_EXERCISE REQUIREMENTS_
Extract every line below verbatim, leaving out the pictures.

_SUPPLIED INFORMATION_
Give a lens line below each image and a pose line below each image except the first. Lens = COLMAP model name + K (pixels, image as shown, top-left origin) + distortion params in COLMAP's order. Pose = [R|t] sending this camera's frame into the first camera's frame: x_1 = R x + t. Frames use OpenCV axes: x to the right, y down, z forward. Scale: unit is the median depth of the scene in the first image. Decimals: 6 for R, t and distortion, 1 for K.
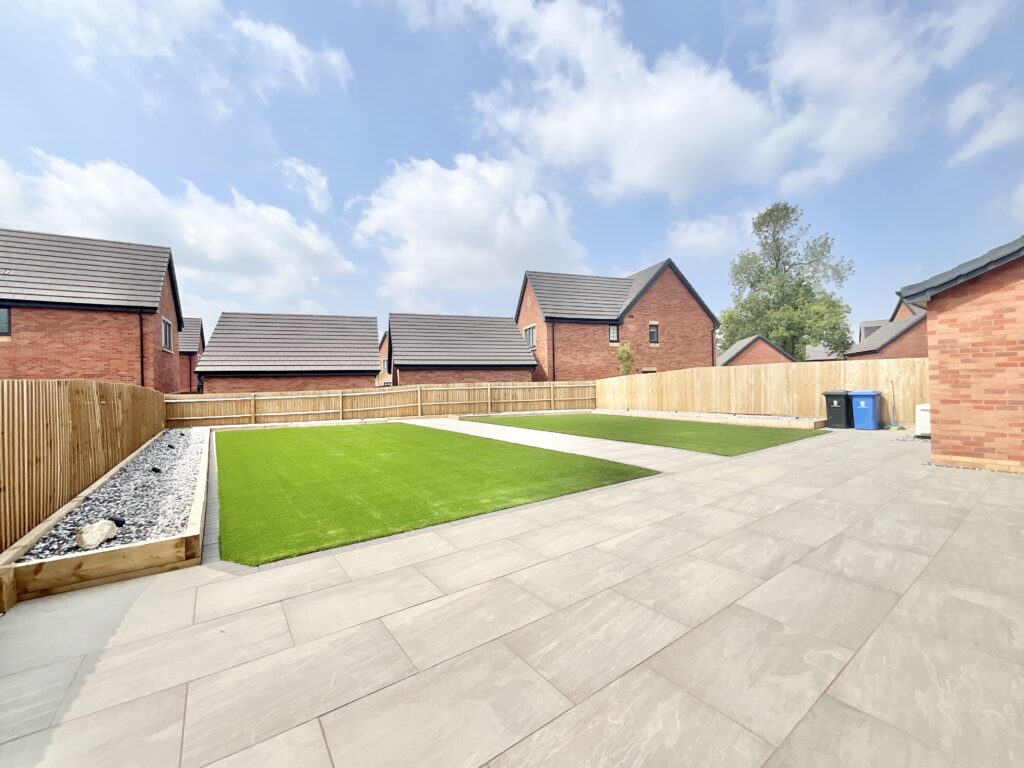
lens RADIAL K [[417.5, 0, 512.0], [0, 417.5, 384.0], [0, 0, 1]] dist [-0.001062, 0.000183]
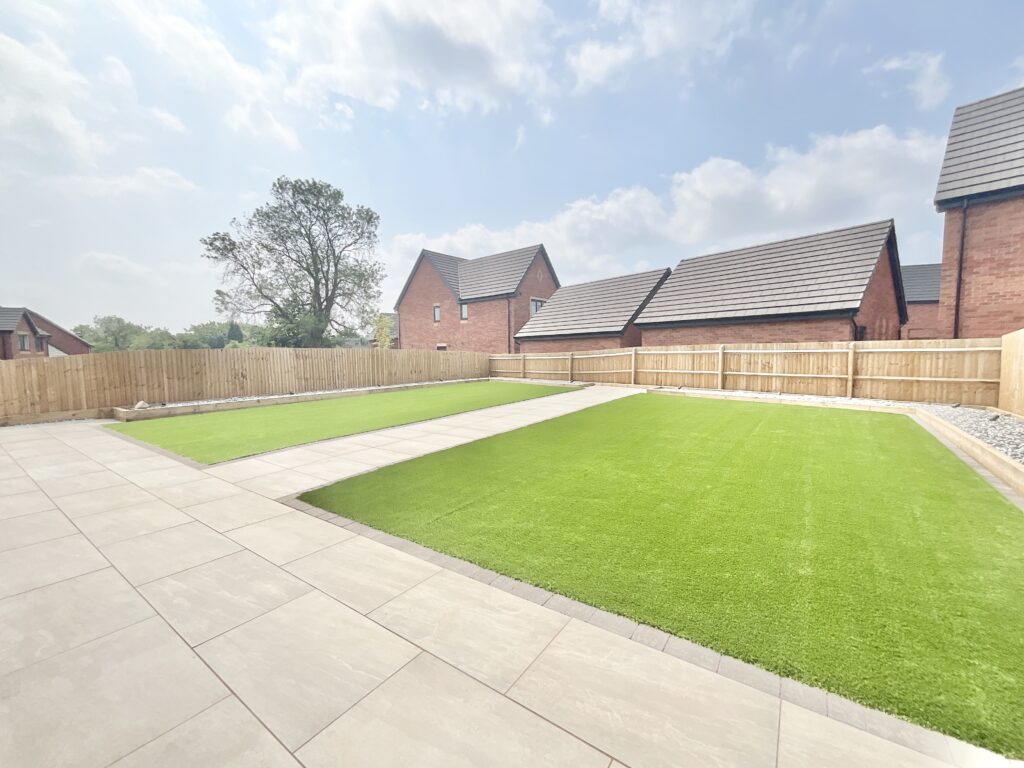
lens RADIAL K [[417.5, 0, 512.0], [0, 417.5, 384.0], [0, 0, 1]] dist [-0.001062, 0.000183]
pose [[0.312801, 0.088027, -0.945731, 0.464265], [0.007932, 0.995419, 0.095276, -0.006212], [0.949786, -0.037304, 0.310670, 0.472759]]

_EXERCISE OUTPUT_
Give a lens line below each image and a pose line below each image except the first. Lens = COLMAP model name + K (pixels, image as shown, top-left origin) + distortion params in COLMAP's order. Pose = [R|t] sending this camera's frame into the first camera's frame: x_1 = R x + t. Frames use OpenCV axes: x to the right, y down, z forward. Scale: unit is the median depth of the scene in the first image. Decimals: 6 for R, t and distortion, 1 for K.
lens RADIAL K [[417.5, 0, 512.0], [0, 417.5, 384.0], [0, 0, 1]] dist [-0.001062, 0.000183]
lens RADIAL K [[417.5, 0, 512.0], [0, 417.5, 384.0], [0, 0, 1]] dist [-0.001062, 0.000183]
pose [[0.312801, 0.088027, -0.945731, 0.464265], [0.007932, 0.995419, 0.095276, -0.006212], [0.949786, -0.037304, 0.310670, 0.472759]]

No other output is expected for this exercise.